Selain itu, perseroan juga mencermati kondisi perekonomian global yang mempengaruhi bisnis GGRM.
“Kita juga menyadari kondisi keuangan ke depan termasuk yang sangat dipengaruhi oleh kondisi Amerika Serikat itu masih juga gonjang-ganjing tidak menunjukkan arah yang jelas, diperkirakan turun tidak turun, diperkirakan naik tidak naik,” jelasnya.
Namun, kata dia perseroan dapat kembali membagikan dividen kepada pemegang saham. Akan tetapi, hal itu mesti melihat kondisi perekonomian ke depan, utamanya soal suku bunga.
“Kalau memang tahun 2024 ini yang sampai saat ini belum menunjukkan penurunan (suku bunga), tapi akan turun, bagi dividen yang lebih itu bisa dilaksanakan,” sebutnya.
Di siai lain, Ia juga menjabarkan, GGRM mencatat penurunan pendapatan maupun profitabilitas akibat adanya kenaikan cukai sementara daya beli cenderung stagnan tahun ini. Pendapatan GGRM turun sebesar 10,4% sepanjang semester I tahun 2024 menjadi Rp 50 triliun dari sebelumnya Rp 55,8 triliun.

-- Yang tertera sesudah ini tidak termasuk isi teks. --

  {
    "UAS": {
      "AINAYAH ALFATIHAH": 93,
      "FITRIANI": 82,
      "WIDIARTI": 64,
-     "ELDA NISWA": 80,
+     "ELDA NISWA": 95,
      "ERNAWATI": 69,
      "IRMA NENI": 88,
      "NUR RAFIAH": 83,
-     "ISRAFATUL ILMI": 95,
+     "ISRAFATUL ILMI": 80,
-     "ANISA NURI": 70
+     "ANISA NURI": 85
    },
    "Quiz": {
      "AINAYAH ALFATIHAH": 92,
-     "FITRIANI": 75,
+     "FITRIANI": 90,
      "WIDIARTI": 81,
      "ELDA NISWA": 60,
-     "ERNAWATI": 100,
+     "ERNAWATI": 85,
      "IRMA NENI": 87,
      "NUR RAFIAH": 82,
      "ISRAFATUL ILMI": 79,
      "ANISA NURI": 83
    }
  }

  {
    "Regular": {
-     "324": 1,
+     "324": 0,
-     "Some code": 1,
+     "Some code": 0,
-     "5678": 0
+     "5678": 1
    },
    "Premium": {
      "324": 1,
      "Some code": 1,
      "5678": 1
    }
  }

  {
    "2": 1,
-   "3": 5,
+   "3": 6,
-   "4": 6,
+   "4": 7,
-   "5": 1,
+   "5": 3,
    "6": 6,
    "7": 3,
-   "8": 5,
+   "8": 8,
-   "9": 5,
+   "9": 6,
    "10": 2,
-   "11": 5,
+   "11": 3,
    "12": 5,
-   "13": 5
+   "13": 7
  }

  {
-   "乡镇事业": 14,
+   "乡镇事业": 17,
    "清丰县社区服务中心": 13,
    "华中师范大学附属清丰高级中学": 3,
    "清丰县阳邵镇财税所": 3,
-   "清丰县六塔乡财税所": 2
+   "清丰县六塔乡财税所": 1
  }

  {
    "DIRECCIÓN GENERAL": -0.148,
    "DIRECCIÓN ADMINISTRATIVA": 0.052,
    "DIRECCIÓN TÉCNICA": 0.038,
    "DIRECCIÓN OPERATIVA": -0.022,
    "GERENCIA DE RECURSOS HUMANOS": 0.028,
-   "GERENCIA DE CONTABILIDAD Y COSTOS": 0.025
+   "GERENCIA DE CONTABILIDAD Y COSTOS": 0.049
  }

Manajemen menyebut, turunnya volume penjualan akibat kenaikan harga jual kepada konsumen, dimana daya beli masyarakat (khususnya kelas menengah ke bawah) masih stagnan.
“Di tengah situasi ini, ketika sektor tembakau terus menghadapi kenaikan beban cukai yang signifikan secara berkelanjutan, kondisi pasar tetap penuh tantangan,” tuturnya.

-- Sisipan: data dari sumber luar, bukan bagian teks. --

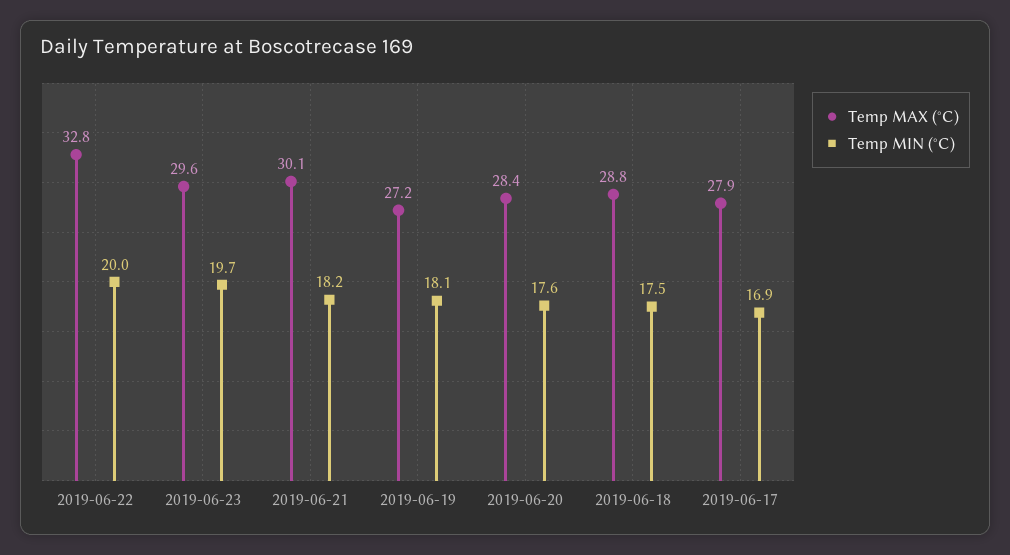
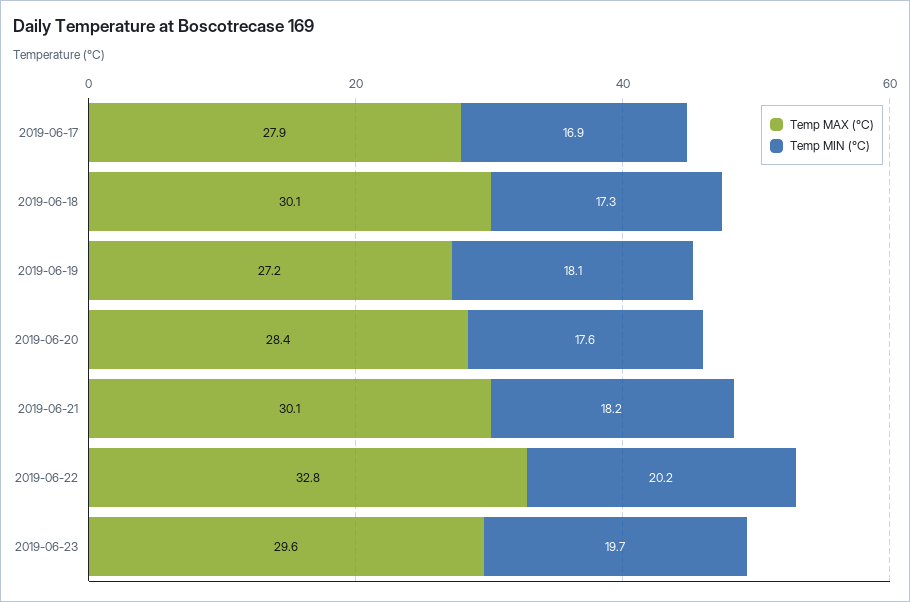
  {
    "Temp MAX (°C)": {
      "2019-06-22": 32.8,
      "2019-06-23": 29.6,
      "2019-06-21": 30.1,
      "2019-06-19": 27.2,
      "2019-06-20": 28.4,
-     "2019-06-18": 28.8,
+     "2019-06-18": 30.1,
      "2019-06-17": 27.9
    },
    "Temp MIN (°C)": {
-     "2019-06-22": 20,
+     "2019-06-22": 20.2,
      "2019-06-23": 19.7,
      "2019-06-21": 18.2,
      "2019-06-19": 18.1,
      "2019-06-20": 17.6,
-     "2019-06-18": 17.5,
+     "2019-06-18": 17.3,
      "2019-06-17": 16.9
    }
  }

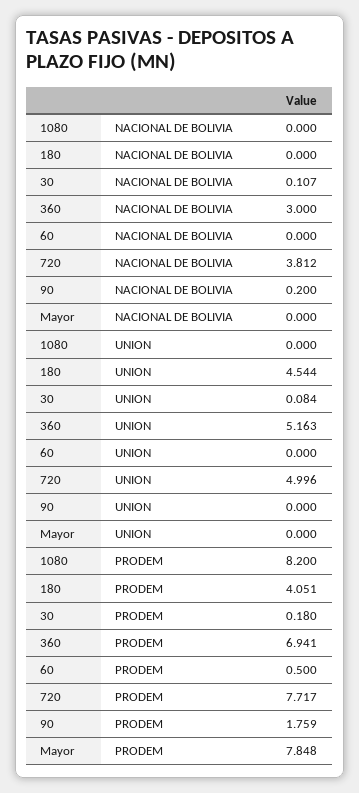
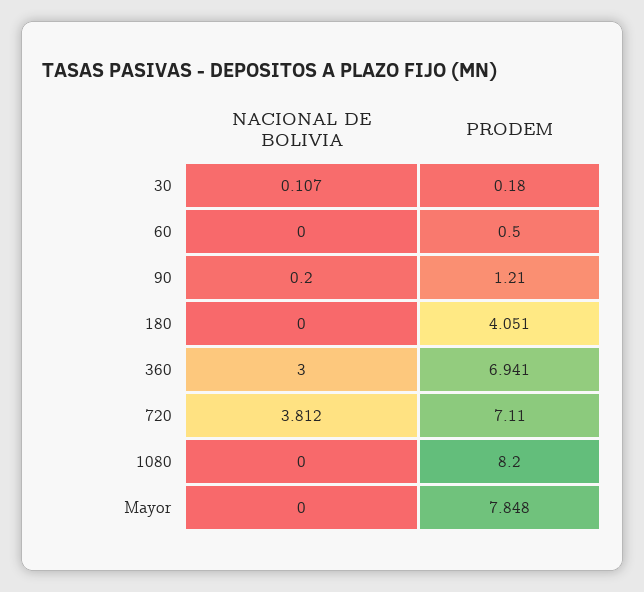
  {
    "1080": {
      "NACIONAL DE BOLIVIA": 0,
-     "UNION": 0,
      "PRODEM": 8.2
    },
    "180": {
      "NACIONAL DE BOLIVIA": 0,
-     "UNION": 4.544,
      "PRODEM": 4.051
    },
    "30": {
      "NACIONAL DE BOLIVIA": 0.107,
-     "UNION": 0.084,
      "PRODEM": 0.18
    },
    "360": {
      "NACIONAL DE BOLIVIA": 3,
-     "UNION": 5.163,
      "PRODEM": 6.941
    },
    "60": {
      "NACIONAL DE BOLIVIA": 0,
-     "UNION": 0,
      "PRODEM": 0.5
    },
    "720": {
      "NACIONAL DE BOLIVIA": 3.812,
-     "UNION": 4.996,
-     "PRODEM": 7.717
+     "PRODEM": 7.11
    },
    "90": {
      "NACIONAL DE BOLIVIA": 0.2,
-     "UNION": 0,
-     "PRODEM": 1.759
+     "PRODEM": 1.21
    },
    "Mayor": {
      "NACIONAL DE BOLIVIA": 0,
-     "UNION": 0,
      "PRODEM": 7.848
    }
  }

Pendapatan yang turun juga berdampak pada laba perseroan sepanjang semester I tahun ini menjadi sebesar Rp 925,51 miliar. Angka tersebut anjlok 71,8% jika dibandingkan dengan periode yang sama di tahun 2023 yaitu Rp 3,28 triliun.
“Laba Perseroan untuk enam bulan pertama tahun 2024 menunjukkan penurunan karena adanya penurunan pendapatan dan peningkatan biaya cukai,” sebutnya.

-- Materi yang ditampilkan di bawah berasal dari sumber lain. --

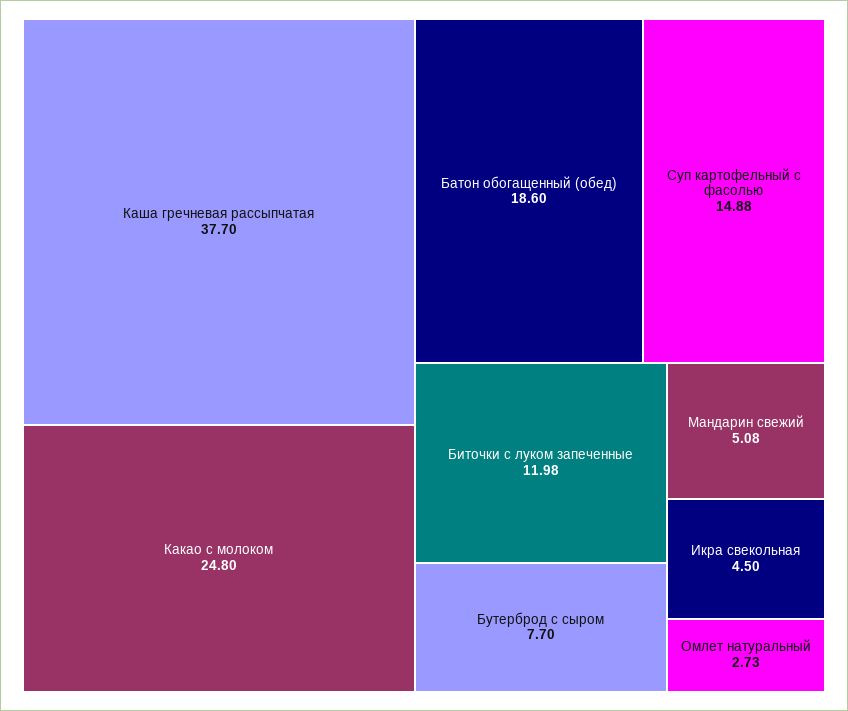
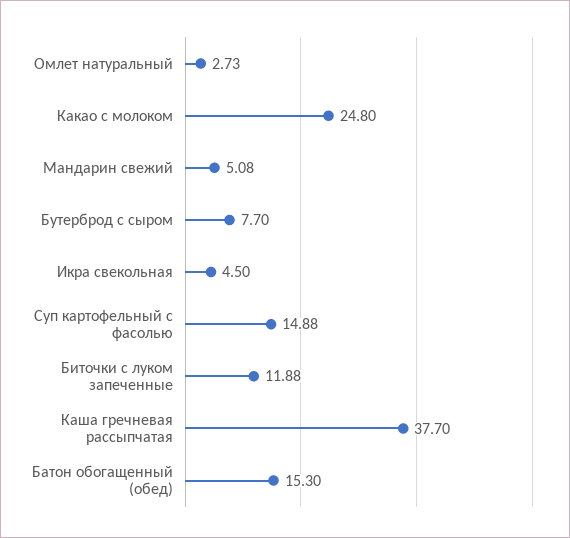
  {
    "Каша гречневая рассыпчатая": 37.7,
    "Какао с молоком": 24.8,
-   "Батон обогащенный (обед)": 18.6,
+   "Батон обогащенный (обед)": 15.3,
    "Суп картофельный с фасолью": 14.88,
-   "Биточки с луком запеченные": 11.98,
+   "Биточки с луком запеченные": 11.88,
    "Бутерброд с сыром": 7.7,
    "Мандарин свежий": 5.08,
    "Икра свекольная": 4.5,
    "Омлет натуральный": 2.73
  }

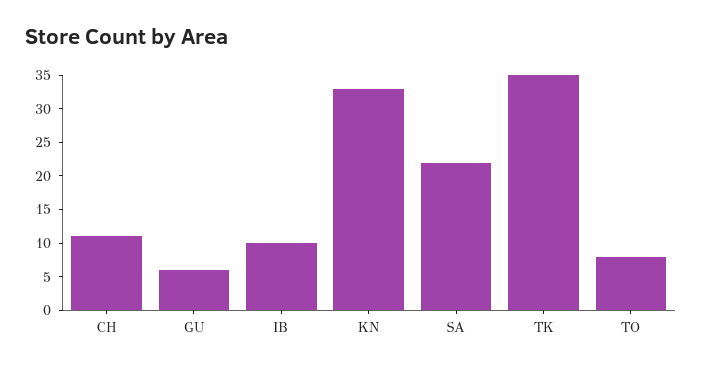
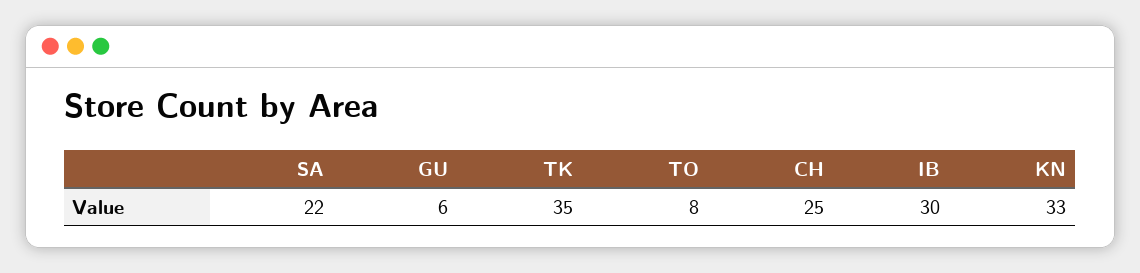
  {
-   "CH": 10,
+   "CH": 25,
    "GU": 6,
-   "IB": 10,
+   "IB": 30,
    "KN": 33,
    "SA": 22,
    "TK": 35,
    "TO": 8
  }

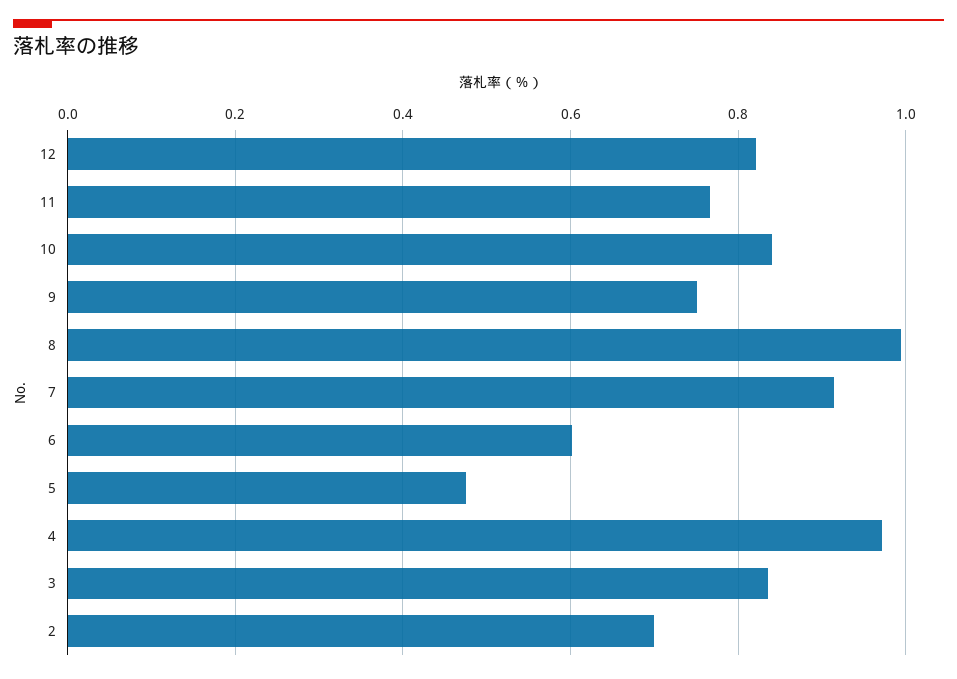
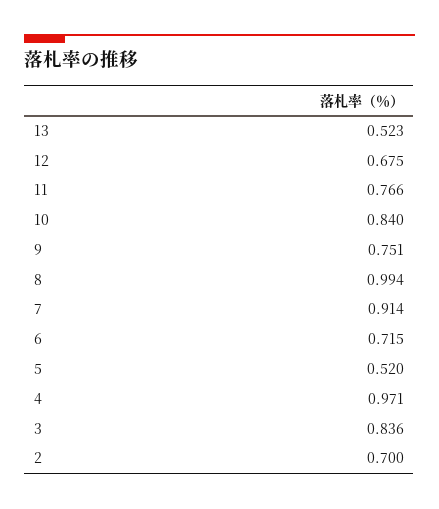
  {
-   "12": 0.82,
+   "12": 0.675,
    "11": 0.766,
    "10": 0.84,
    "9": 0.751,
    "8": 0.994,
    "7": 0.914,
-   "6": 0.6,
+   "6": 0.715,
-   "5": 0.48,
+   "5": 0.52,
    "4": 0.971,
    "3": 0.836,
-   "2": 0.7
+   "2": 0.7,
+   "13": 0.523
  }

Biaya pokok pendapatan mengalami penurunan sebesar 6,2% seiring dengan penurunan volume penjualan dan kenaikan biaya cukai sebesar 3,1%. Saat ini, komposisi biaya cukai dari total biaya pokok pendapatan naik menjadi 84,9% dibandingkan 77,3% pada periode yang sama di tahun 2023.
“Dalam menghadapi kenaikan cukai sebesar 11,5% untuk SKM (Sigaret Kretek Mesin) dan 6,0% untuk SKT (Sigaret Kretek Tangan) pada tahun 2024, Perseroan telah melakukan kenaikan harga di bulan Maret dan Mei,” ungkapnya.
Adapun total aset meningkat sebesar 3,4% atau Rp 2,8 triliun menjadi Rp 87,7 triliun, yang disebabkan oleh gabungan dari penurunan aset lancar 1,5% atau sebesar Rp 762 miliar dan kenaikan aset tidak lancar sebesar Rp 3,65 triliun atau 10,7%.
Sedangkan total liabilitas relatif stabil, hanya turn 0,2% menjadi Rp 25,9 triliun, berasal dari gabungan penurunan pinjaman jangka pendek sebesar 27,0% menjadi Rp 8,45 triliun, sementara utang cukai (termasuk PPN dan pajak rokok) meningkat sebesar 66,6% menjadi Rp 12,52 triliun seiring dengan adanya perubahan jangka waktu pembayaran cukai dari 2 bulan menjadi 3 bulan.
Neraca tetap menunjukkan posisi keuangan yang kuat dengan penurunan rasio utang terhadap ekuitas dari 44,2% menjadi 42,0%.